- Opening Delimiter -

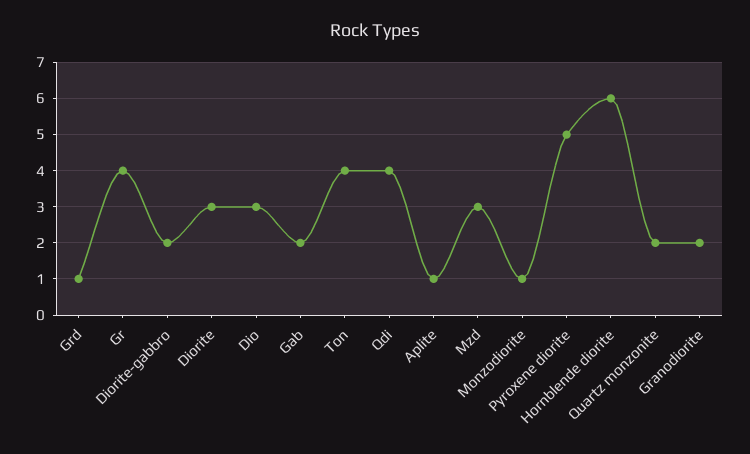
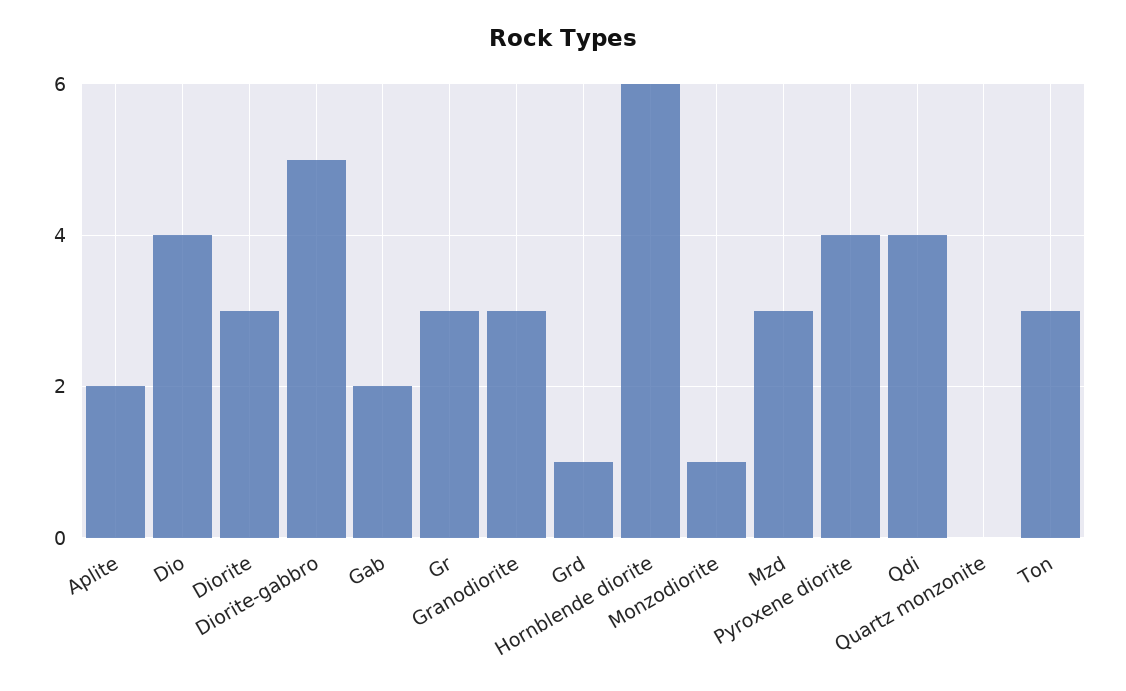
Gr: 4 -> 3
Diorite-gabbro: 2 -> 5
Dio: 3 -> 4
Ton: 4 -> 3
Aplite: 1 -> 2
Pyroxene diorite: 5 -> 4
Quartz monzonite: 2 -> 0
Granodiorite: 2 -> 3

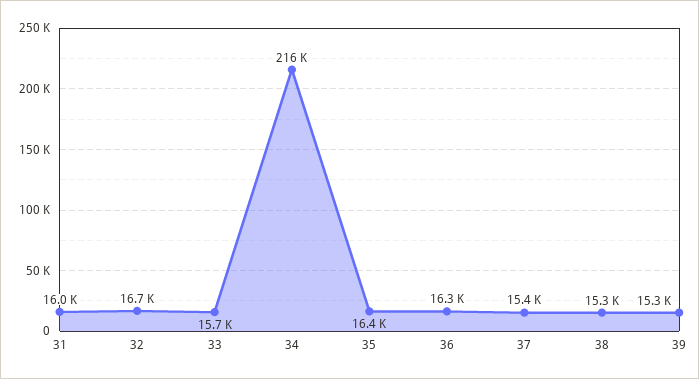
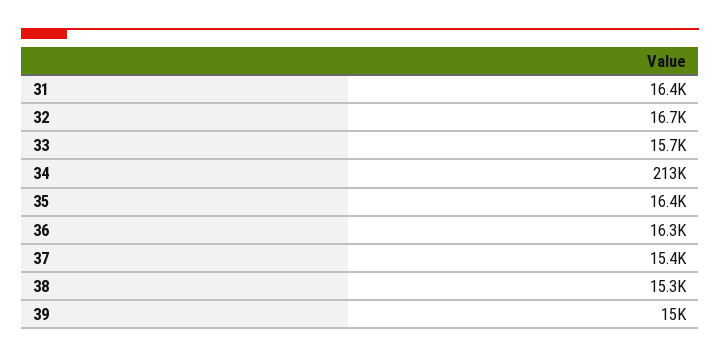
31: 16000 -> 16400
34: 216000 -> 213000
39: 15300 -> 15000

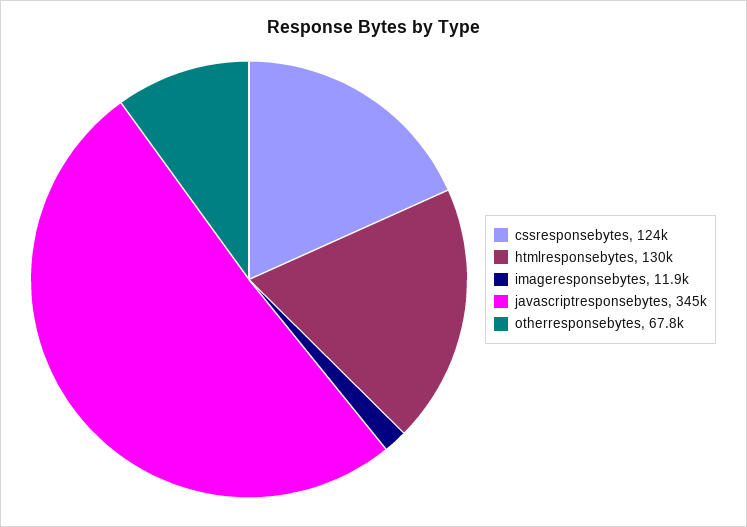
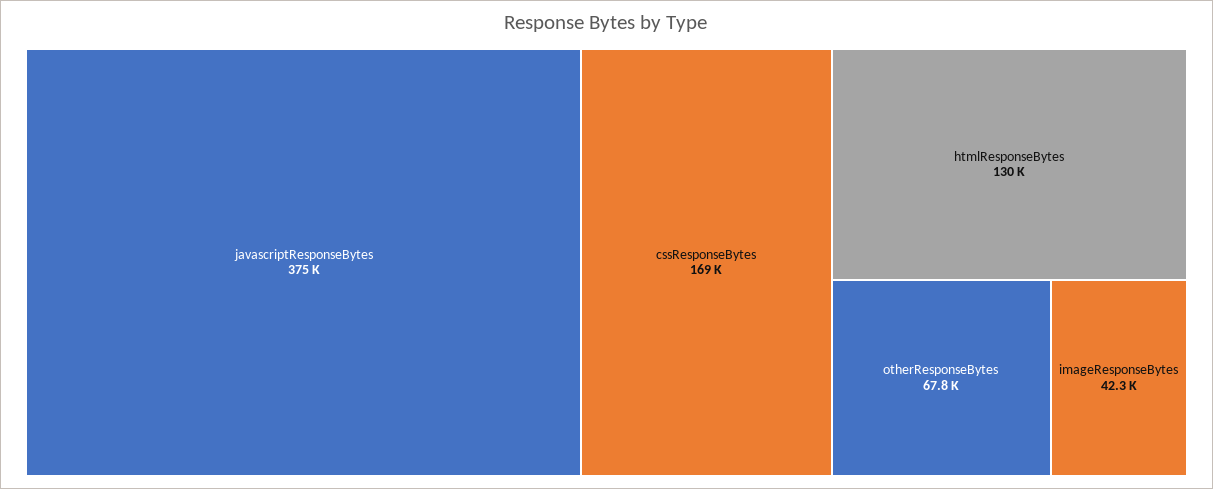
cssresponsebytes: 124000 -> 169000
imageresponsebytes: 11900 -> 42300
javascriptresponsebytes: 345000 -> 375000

- Closing Delimiter -

* **DIRECTIONS FOR THIS TASK**
Copy exactly the lines running from the line with "Aplite: 1 -> 2" to the final line of the listing, keeping both ends and dropping any picture.

* **RESPONSE AREA**
Aplite: 1 -> 2
Pyroxene diorite: 5 -> 4
Quartz monzonite: 2 -> 0
Granodiorite: 2 -> 3

31: 16000 -> 16400
34: 216000 -> 213000
39: 15300 -> 15000

cssresponsebytes: 124000 -> 169000
imageresponsebytes: 11900 -> 42300
javascriptresponsebytes: 345000 -> 375000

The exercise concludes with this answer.